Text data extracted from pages
:::::

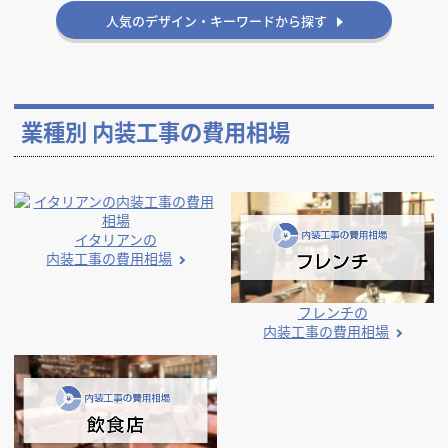
雰囲気・印象から探す
おしゃれ
シンプル
ナチュラル
かっこいい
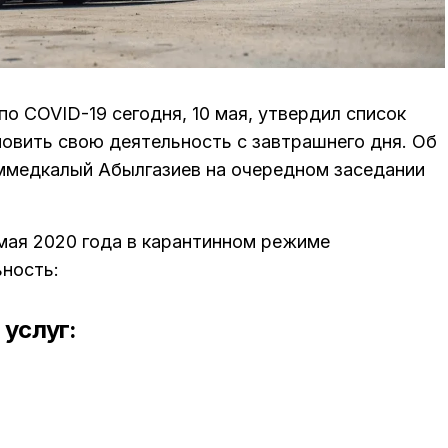
о COVID-19 сегодня, 10 мая, утвердил список
новить свою деятельность с завтрашнего дня. Об
ммедкалый Абылгазиев на очередном заседании
 мая 2020 года в карантинном режиме
ность:
 услуг:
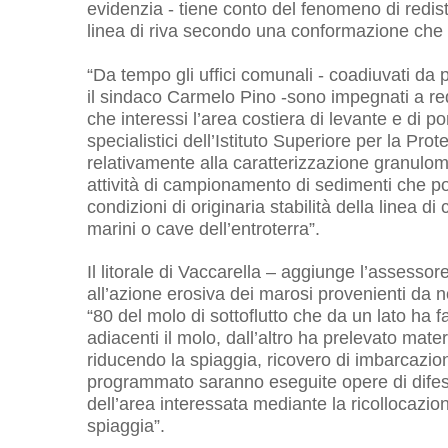
evidenzia - tiene conto del fenomeno di redist
linea di riva secondo una conformazione che co
“Da tempo gli uffici comunali - coadiuvati da pr
il sindaco Carmelo Pino -sono impegnati a redig
che interessi l’area costiera di levante e di pon
specialistici dell’Istituto Superiore per la P
relativamente alla caratterizzazione granulome
attività di campionamento di sedimenti che potr
condizioni di originaria stabilità della linea 
marini o cave dell’entroterra”.
Il litorale di Vaccarella – aggiunge l’asses
all’azione erosiva dei marosi provenienti da n
“80 del molo di sottoflutto che da un lato ha 
adiacenti il molo, dall’altro ha prelevato ma
riducendo la spiaggia, ricovero di imbarcazion
programmato saranno eseguite opere di difes
dell’area interessata mediante la ricollocazion
spiaggia”.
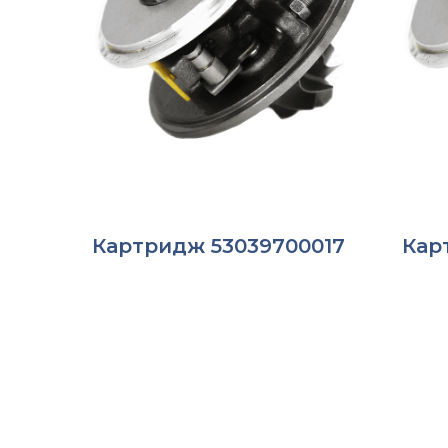
Картридж 53039700017
Кар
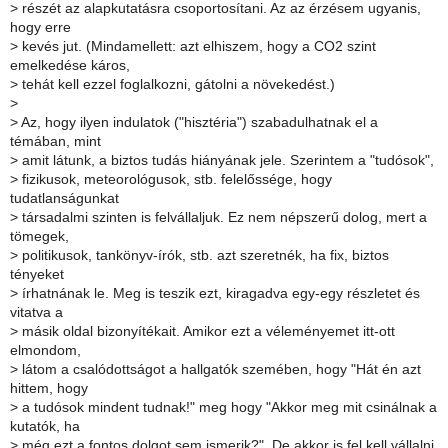
>
részét az alapkutatásra csoportosítani. Az az érzésem ugyanis,
hogy erre
>
kevés jut. (Mindamellett: azt elhiszem, hogy a CO2 szint
emelkedése káros,
>
tehát kell ezzel foglalkozni, gátolni a növekedést.)
>
>
Az, hogy ilyen indulatok ("hisztéria") szabadulhatnak el a
témában, mint
>
amit látunk, a biztos tudás hiányának jele. Szerintem a "tudósok",
>
fizikusok, meteorológusok, stb. felelőssége, hogy
tudatlanságunkat
>
társadalmi szinten is felvállaljuk. Ez nem népszerű dolog, mert a
tömegek,
>
politikusok, tankönyv-írók, stb. azt szeretnék, ha fix, biztos
tényeket
>
írhatnának le. Meg is teszik ezt, kiragadva egy-egy részletet és
vitatva a
>
másik oldal bizonyítékait. Amikor ezt a véleményemet itt-ott
elmondom,
>
látom a csalódottságot a hallgatók szemében, hogy "Hát én azt
hittem, hogy
>
a tudósok mindent tudnak!" meg hogy "Akkor meg mit csinálnak a
kutatók, ha
>
még ezt a fontos dolgot sem ismerik?". De akkor is fel kell vállalni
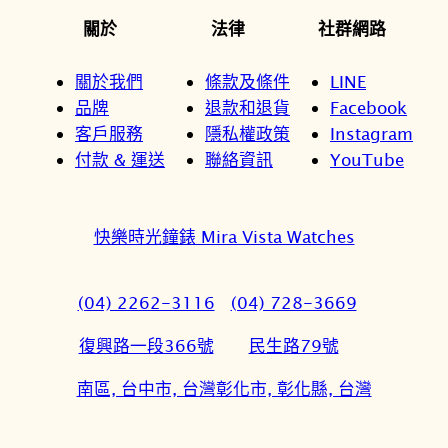
關於
法律
社群網路
關於我們
條款及條件
LINE
品牌
退款和退貨
Facebook
客戶服務
隱私權政策
Instagram
付款 & 運送
聯絡資訊
YouTube
快樂時光鐘錶 Mira Vista Watches
(04) 2262-3116
(04) 728-3669
復興路一段366號
民生路79號
南區, 台中市, 台灣
彰化市, 彰化縣, 台灣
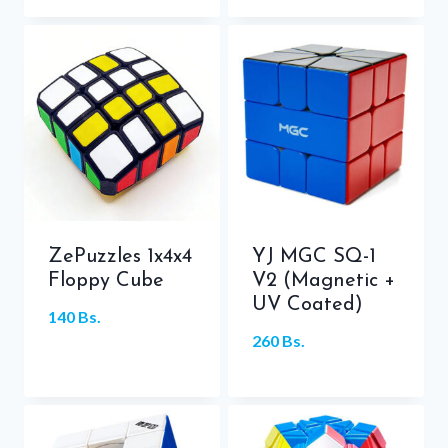
era:
es:
60 Bs..
40 Bs..
ZePuzzles 1x4x4
YJ MGC SQ-1
Floppy Cube
V2 (Magnetic +
UV Coated)
140
Bs.
260
Bs.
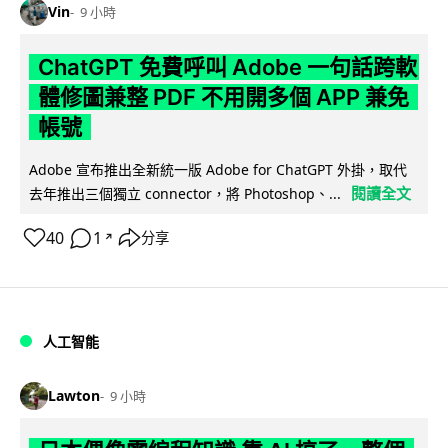
Vin
9 小時
ChatGPT 免費呼叫 Adobe 一句話跨軟
體修圖兼整 PDF 不用開多個 APP 兼免
帳號
Adobe 宣布推出全新統一版 Adobe for ChatGPT 外掛，取代
閱讀全文
去年推出三個獨立 connector，將 Photoshop、...
40
1
分享
↗
人工智能
Lawton
9 小時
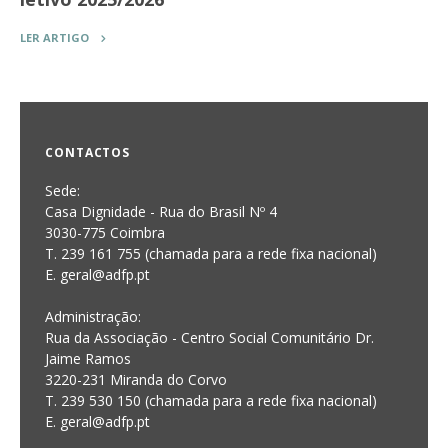
LER ARTIGO
CONTACTOS
Sede:
Casa Dignidade - Rua do Brasil Nº 4
3030-775 Coimbra
T. 239 161 755 (chamada para a rede fixa nacional)
E. geral@adfp.pt
Administração:
Rua da Associação - Centro Social Comunitário Dr.
Jaime Ramos
3220-231 Miranda do Corvo
T. 239 530 150 (chamada para a rede fixa nacional)
E.
geral@adfp.pt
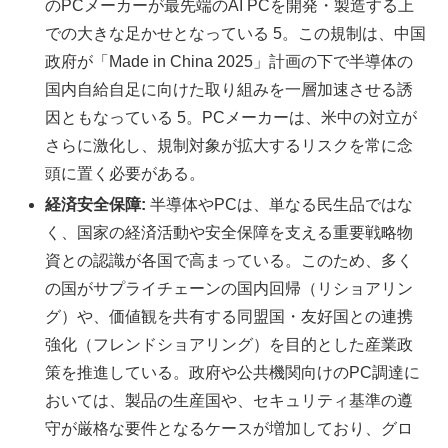
のPCメーカーが最先端のAI PCを開発・製造する上
での大きな足かせとなっている 5。この規制は、中国
政府が「Made in China 2025」計画の下で半導体の
国内自給自足に向けた取り組みを一層加速させる誘
因ともなっている 5。PCメーカーは、米中の対立が
さらに激化し、規制対象が拡大するリスクを常に念
頭に置く必要がある。
経済安全保障:
半導体やPCは、単なる民生品ではな
く、国家の経済活動や安全保障を支える重要戦略物
資との認識が各国で高まっている。このため、多く
の国がサプライチェーンの国内回帰（リショアリン
グ）や、価値観を共有する同盟国・友好国との連携
強化（フレンドショアリング）を目的とした産業政
策を推進している。政府や公共機関向けのPC調達に
おいては、製品の生産国や、セキュリティ基準の遵
守が厳格な要件となるケースが増加しており、グロ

:::::

Transcribe every line of text in the material above word for word, leaving the pictures out of your answer.

雰囲気・印象から探す
おしゃれ
シンプル
ナチュラル
かっこいい
о COVID-19 сегодня, 10 мая, утвердил список
новить свою деятельность с завтрашнего дня. Об
ммедкалый Абылгазиев на очередном заседании
 мая 2020 года в карантинном режиме
ность:
 услуг:
evidenzia - tiene conto del fenomeno di redist
linea di riva secondo una conformazione che co
“Da tempo gli uffici comunali - coadiuvati da pr
il sindaco Carmelo Pino -sono impegnati a redig
che interessi l’area costiera di levante e di pon
specialistici dell’Istituto Superiore per la P
relativamente alla caratterizzazione granulome
attività di campionamento di sedimenti che potr
condizioni di originaria stabilità della linea 
marini o cave dell’entroterra”.
Il litorale di Vaccarella – aggiunge l’asses
all’azione erosiva dei marosi provenienti da n
“80 del molo di sottoflutto che da un lato ha 
adiacenti il molo, dall’altro ha prelevato ma
riducendo la spiaggia, ricovero di imbarcazion
programmato saranno eseguite opere di difes
dell’area interessata mediante la ricollocazion
spiaggia”.
Картридж 53039700017
Кар
>
részét az alapkutatásra csoportosítani. Az az érzésem ugyanis,
hogy erre
>
kevés jut. (Mindamellett: azt elhiszem, hogy a CO2 szint
emelkedése káros,
>
tehát kell ezzel foglalkozni, gátolni a növekedést.)
>
>
Az, hogy ilyen indulatok ("hisztéria") szabadulhatnak el a
témában, mint
>
amit látunk, a biztos tudás hiányának jele. Szerintem a "tudósok",
>
fizikusok, meteorológusok, stb. felelőssége, hogy
tudatlanságunkat
>
társadalmi szinten is felvállaljuk. Ez nem népszerű dolog, mert a
tömegek,
>
politikusok, tankönyv-írók, stb. azt szeretnék, ha fix, biztos
tényeket
>
írhatnának le. Meg is teszik ezt, kiragadva egy-egy részletet és
vitatva a
>
másik oldal bizonyítékait. Amikor ezt a véleményemet itt-ott
elmondom,
>
látom a csalódottságot a hallgatók szemében, hogy "Hát én azt
hittem, hogy
>
a tudósok mindent tudnak!" meg hogy "Akkor meg mit csinálnak a
kutatók, ha
>
még ezt a fontos dolgot sem ismerik?". De akkor is fel kell vállalni
關於
法律
社群網路
關於我們
條款及條件
LINE
品牌
退款和退貨
Facebook
客戶服務
隱私權政策
Instagram
付款 & 運送
聯絡資訊
YouTube
快樂時光鐘錶 Mira Vista Watches
(04) 2262-3116
(04) 728-3669
復興路一段366號
民生路79號
南區, 台中市, 台灣
彰化市, 彰化縣, 台灣
era:
es:
60 Bs..
40 Bs..
ZePuzzles 1x4x4
YJ MGC SQ-1
Floppy Cube
V2 (Magnetic +
UV Coated)
140
Bs.
260
Bs.
Vin
9 小時
ChatGPT 免費呼叫 Adobe 一句話跨軟
體修圖兼整 PDF 不用開多個 APP 兼免
帳號
Adobe 宣布推出全新統一版 Adobe for ChatGPT 外掛，取代
閱讀全文
去年推出三個獨立 connector，將 Photoshop、...
40
1
分享
↗
人工智能
Lawton
9 小時
LER ARTIGO
CONTACTOS
Sede:
Casa Dignidade - Rua do Brasil Nº 4
3030-775 Coimbra
T. 239 161 755 (chamada para a rede fixa nacional)
E. geral@adfp.pt
Administração:
Rua da Associação - Centro Social Comunitário Dr.
Jaime Ramos
3220-231 Miranda do Corvo
T. 239 530 150 (chamada para a rede fixa nacional)
E.
geral@adfp.pt
のPCメーカーが最先端のAI PCを開発・製造する上
での大きな足かせとなっている 5。この規制は、中国
政府が「Made in China 2025」計画の下で半導体の
国内自給自足に向けた取り組みを一層加速させる誘
因ともなっている 5。PCメーカーは、米中の対立が
さらに激化し、規制対象が拡大するリスクを常に念
頭に置く必要がある。
経済安全保障:
半導体やPCは、単なる民生品ではな
く、国家の経済活動や安全保障を支える重要戦略物
資との認識が各国で高まっている。このため、多く
の国がサプライチェーンの国内回帰（リショアリン
グ）や、価値観を共有する同盟国・友好国との連携
強化（フレンドショアリング）を目的とした産業政
策を推進している。政府や公共機関向けのPC調達に
おいては、製品の生産国や、セキュリティ基準の遵
守が厳格な要件となるケースが増加しており、グロ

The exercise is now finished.